Mediator subunit MED8 interacts with heat shock transcription factor HSF3 to promote fucoxanthin synthesis in the diatom Phaeodactylum tricornutum

• Published in: The New phytologist Vol. 241; no. 4; pp. 1574 - 1591
• Main Authors: Zhao, Hejing, Liu, Yan, Zhu, Zhengjiang, Feng, Qingkai, Ye, Yuemei, Zhang, Jinrong, Han, Jichang, Zhou, Chengxu, Xu, Jilin, Yan, Xiaojun, Li, Xiaohui
• Format: Journal Article
• Language: English
• Published: England Wiley Subscription Services, Inc 01.02.2024
• Subjects: Biosynthesis; Carotenoids; Chemical synthesis; Chromatin; Diabetes mellitus; Diatoms; Fucoxanthin; fucoxanthin synthesis; Gene expression; Genes; Genetic analysis; Genetics; Glyceraldehyde; Heat shock; Heat shock factors; HSF3; Immunoprecipitation; Localization; MED8; Mutants; Phaeodactylum tricornutum; Phenotypes; Phosphates; Proteins; Transcription; transcriptional regulation; MED8; Phaeodactylum tricornutum; HSF3; transcriptional regulation; fucoxanthin synthesis
• ISSN: 0028-646X; 1469-8137
• DOI: 10.1111/nph.19467

Summary Fucoxanthin, a natural carotenoid that has substantial pharmaceutical value due to its anticancer, antioxidant, antiobesity, and antidiabetic properties, is biosynthesized from glyceraldehyde‐3‐phosphate (G3P) via a series of enzymatic reactions. However, our understanding of the transcriptional mechanisms involved in fucoxanthin biosynthesis remains limited.
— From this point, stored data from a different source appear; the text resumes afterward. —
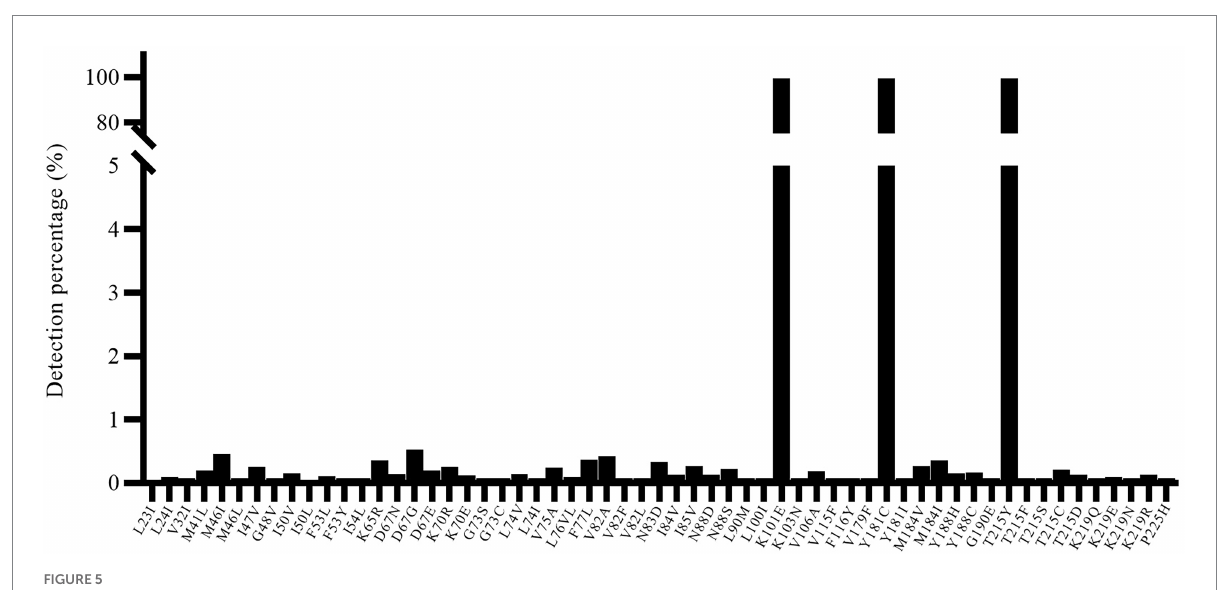
FIGURE 5 The specificity of known resistance mutations and noise value. The HIV-1 NL4-3 with K101E + Y181C + T215Y mutant strain was used for detection, and all three target mutations were detected. At the same time, there were some false positive mutations with a frequency of less than 1% (maybe introduced for PCR amplification).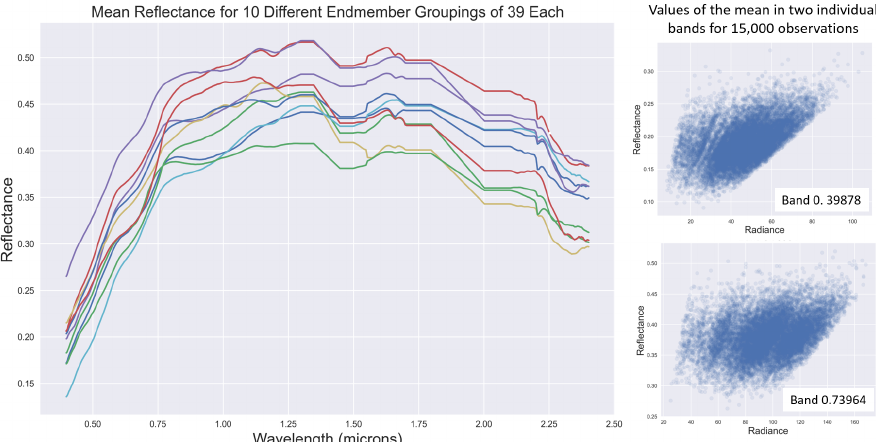
Figure 4. The mean reflectance spectrum for 10 different groupings of spectra ( left ) and the reflectance and radiance values in two different bands for the mean from 15,000 of our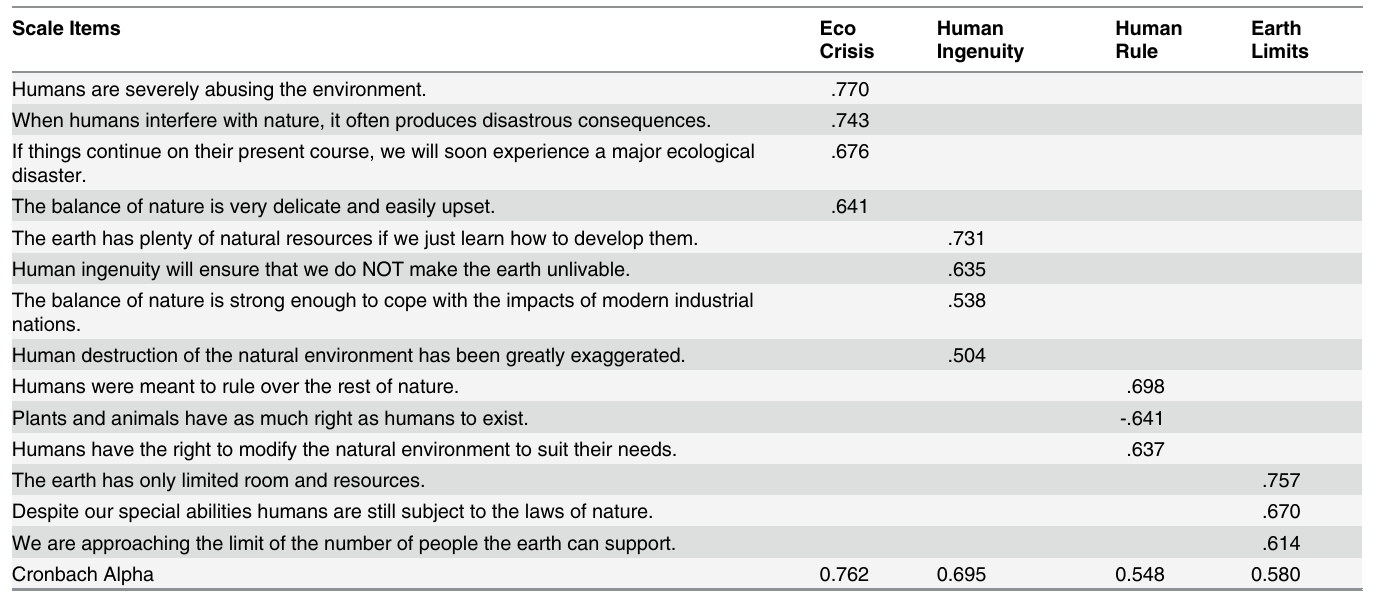
Table 4. Rotated component matrix from the factor analysis, plus Cronbach Alpha (reliability) for each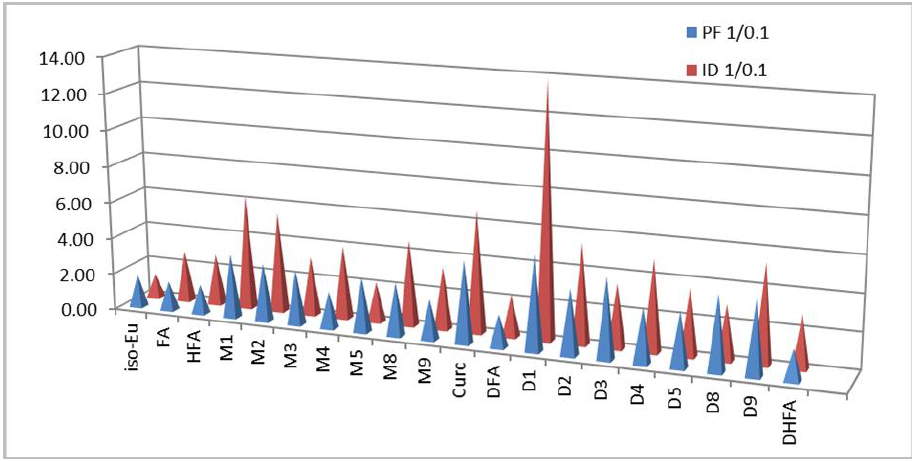
Figure 2. Effect of concentration for selected monomers and dimers.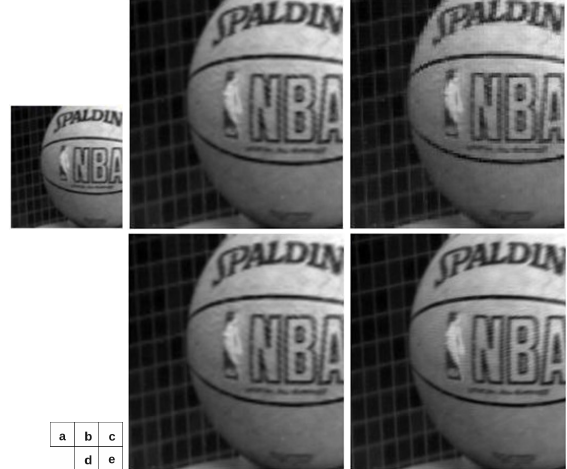
Figure 2: SR results on PCA-I of natural HS image for q = 2 (a) LR image of size 100 × 100 , (b) Bicubic interpolation, (c) CS based initial estimate, (d) Proposed approach, and (e) Groundtruth.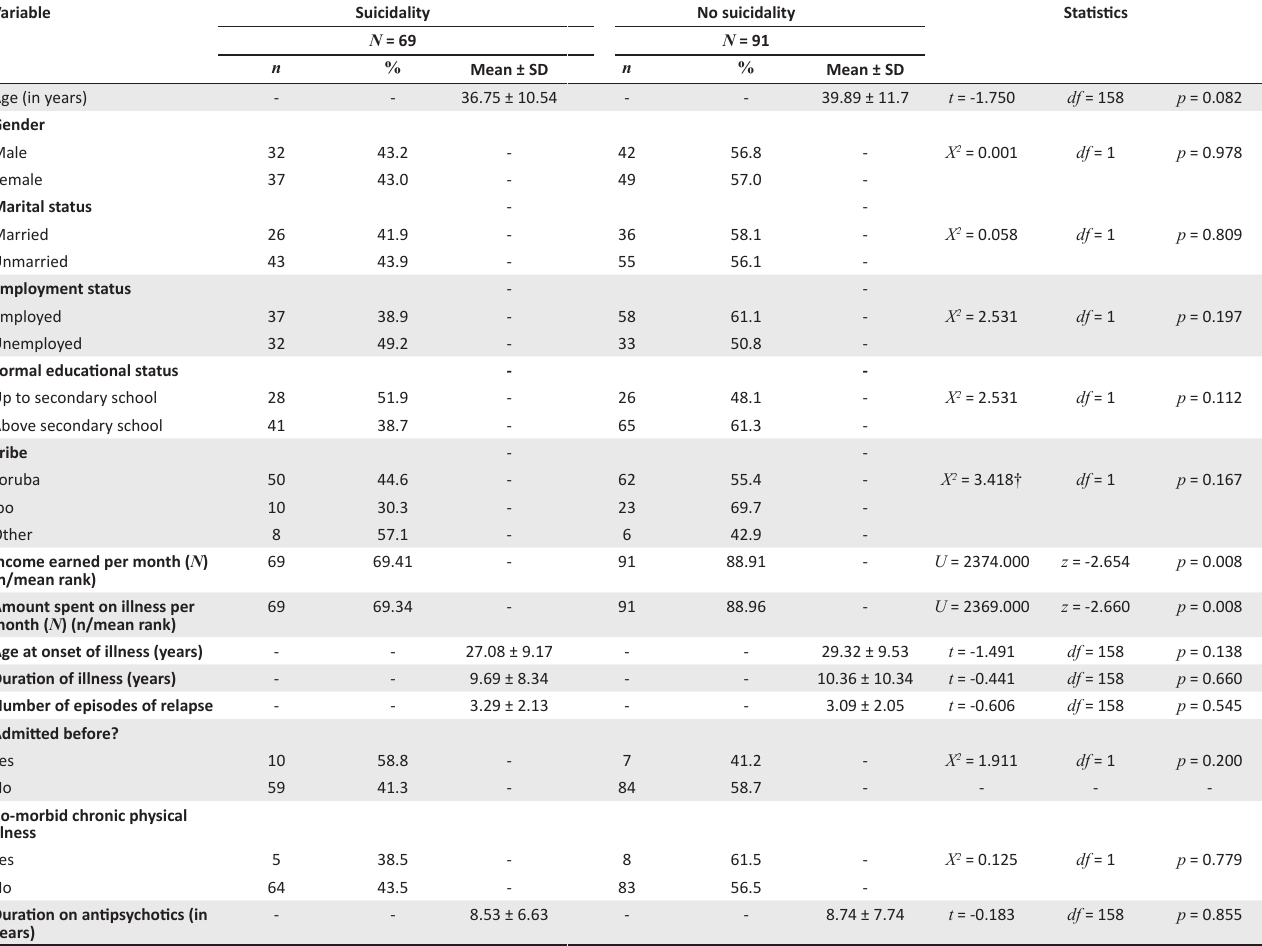
TABLE 3: Relationship between socio-demographic and clinical attributes of participants and suicidality ( n =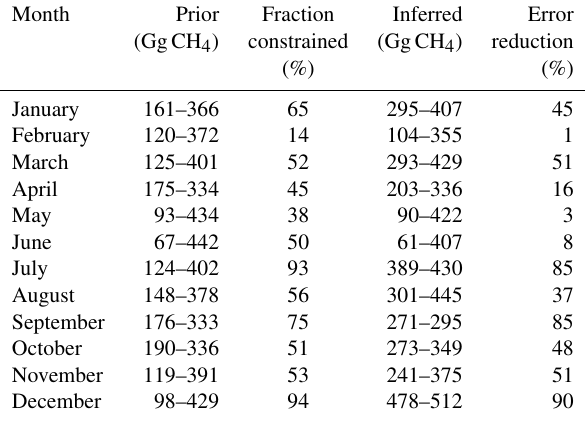
Table 3. Regional run: French monthly total CH 4 emissions (in GgCH 4 ) in 2012: prior confidence range (provided by our method, see Sect. 2.3), fraction of prior constrained by the inversion in %, confidence range for the inferred emissions and error reduction in % (see Sect. 2.3 for definition). No. of data used: number of data used as constraints by the inversion for each month.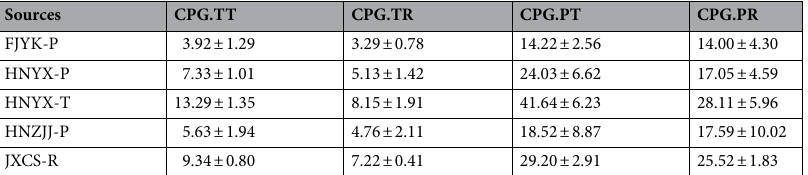
Table 4. The statistical analysis of wood mechanical properties of Chinese fir. Data are means ± SE. CPG. TT compression strength perpendicular to the grain (total tensile) (MPa), CPG.TR compression strength perpendicular to the grain (total radial) (MPa), CPG.PT compression strength perpendicular to the grain (part tensile) (MPa), CPG.PR compression strength perpendicular to the grain (part radial) (MPa).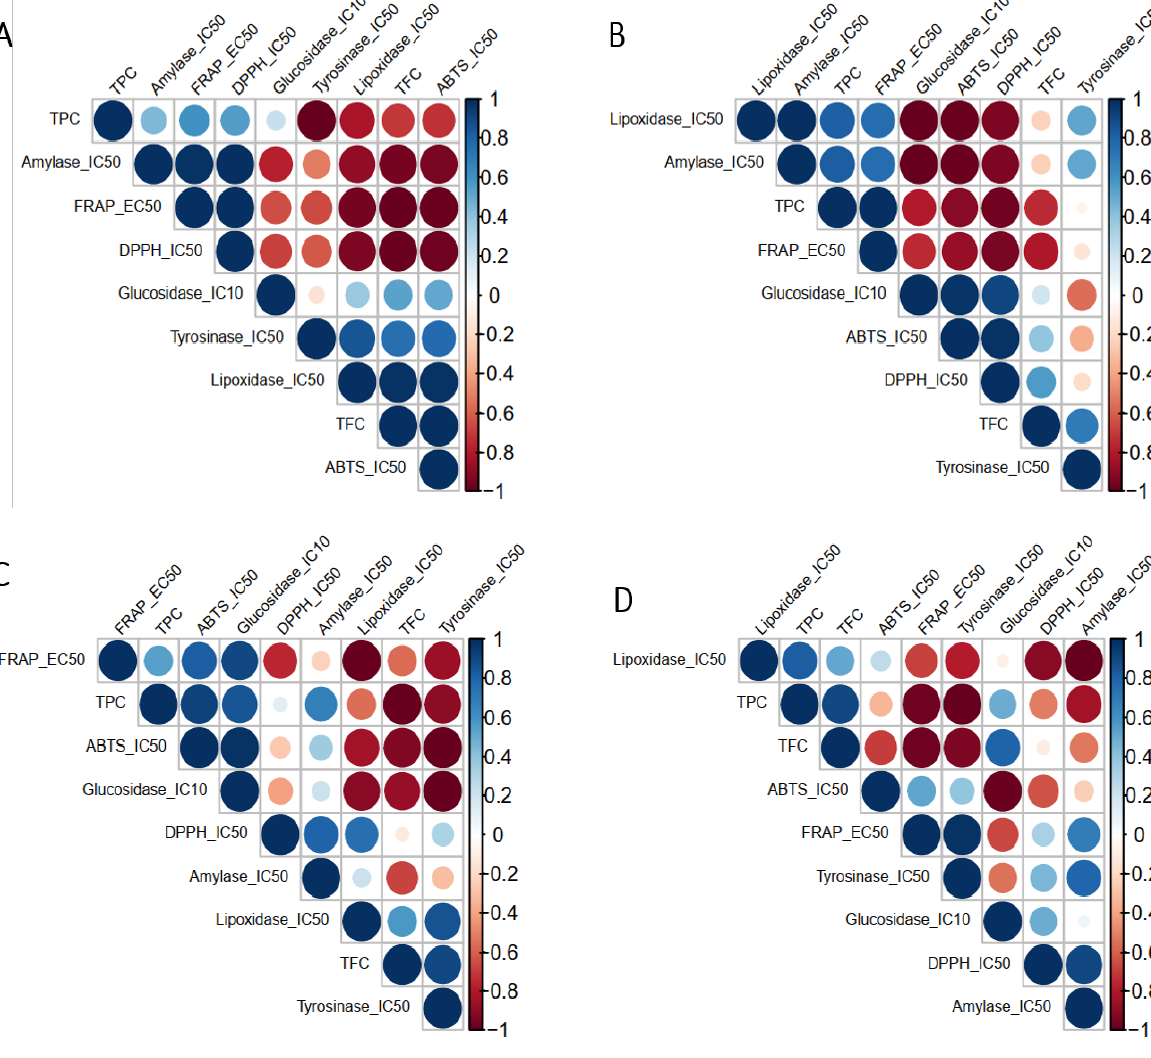
Figure 5. Correlations among chemical activities (antioxidative, anti-inflammatory, antidiabetic, and anti-tyrosinase) within each J. regia extract ( A ) Methanolic Extract of bark, ( B ) Methanolic extract of Husk, ( C ) Methanolic Extract of Kernels, and ( D ) Methanolic Extract of Leaves. As for the anti-inflammatory properties, the anti-LOX activity was correlated with the TFC and the antioxidant activity in MWB, MWH, and MWK, contrary to MWL, the anti-LOX activity was correlated with TPC and TFC. The anti-tyrosinase activity of MWK and MWL was correlated positively with TFC and FRAP, respectively. When we used a heatmap coupled with a dendrogram to highlight the relationships among different chemical screening within each extract, we found out that for the MWB extract (Figure 6), the chemical screenings are clustered into two distinct groups: (i) the first group contained FRAP, TPC, amylase et lipoxidase and (ii) the second group harbored tyrosinase, TFC, glycosidase, DPPH, and ATBS. Similarly, for the MWK (Figure 7) extract, the heatmap showed two groups: (i) the first one included TFC, ABTS, lipoxidase, tyrosinase, and glycosidase; (ii) the second one contained TPC, DPPH, FRAP, and amylase.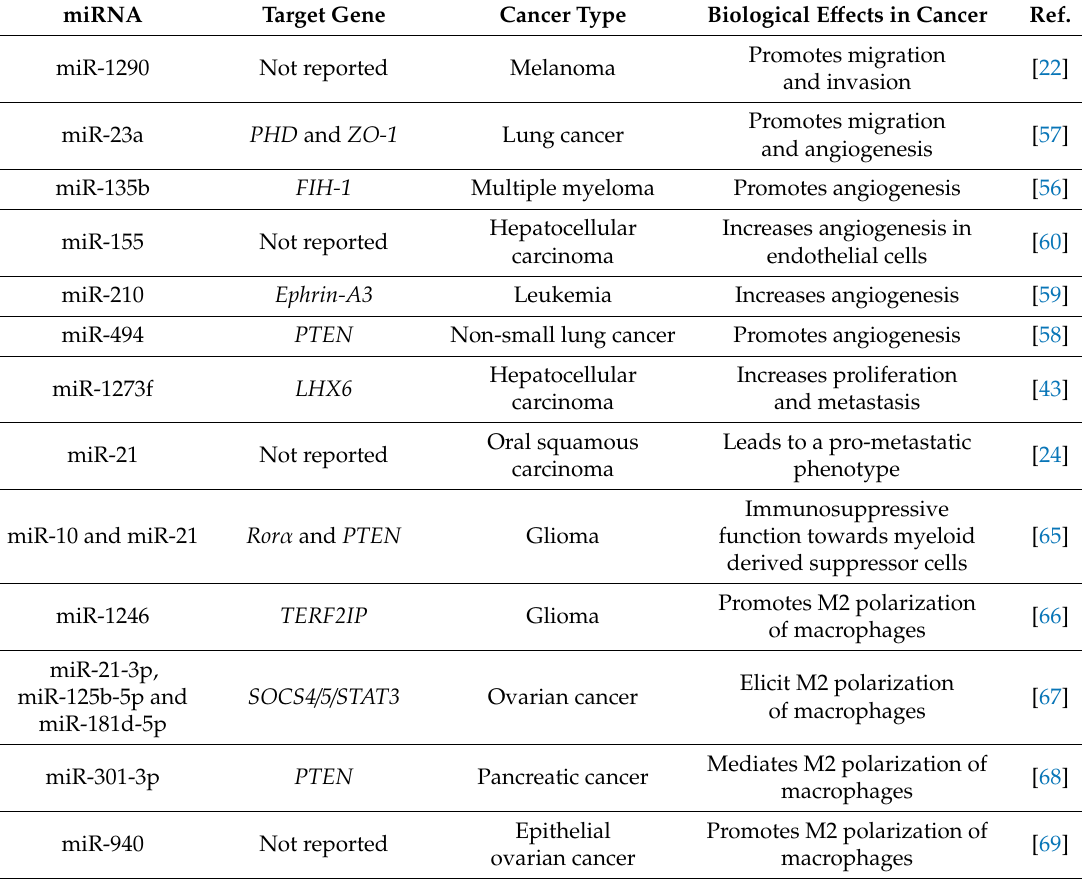
Table2. miRNAsandlncRNAsenrichedinsmallextracellularvesiclesderivedfromhypoxiccancercells. miRNA Target Gene Cancer Type Biological E ff ects in Cancer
Using reverse genetics, the med8 mutant was identified based on its phenotype of reduced fucoxanthin content, and the biological functions of MED8 in fucoxanthin synthesis were characterized using approaches such as gene expression, protein subcellular localization, protein–protein interaction and chromatin immunoprecipitation assay. Gene‐editing mutants of MED8 exhibited decreased fucoxanthin content as well as reduced expression levels of six key genes involved in fucoxanthin synthesis, namely DXS, PSY1, ZDS‐like, CRTISO5, ZEP1, and ZEP3, when compared to the wild‐type (WT) strain. Furthermore, we showed that MED8 interacts with HSF3, and genetic analysis revealed their shared involvement in the genetic pathway governing fucoxanthin synthesis. Additionally, HSF3 was required for MED8 association with the promoters of the six fucoxanthin synthesis genes. In conclusion, MED8 and HSF3 are involved in fucoxanthin synthesis by modulating the expression of the fucoxanthin synthesis genes. Our results increase the understanding of the molecular regulation mechanisms underlying fucoxanthin synthesis in the diatom P. tricornutum.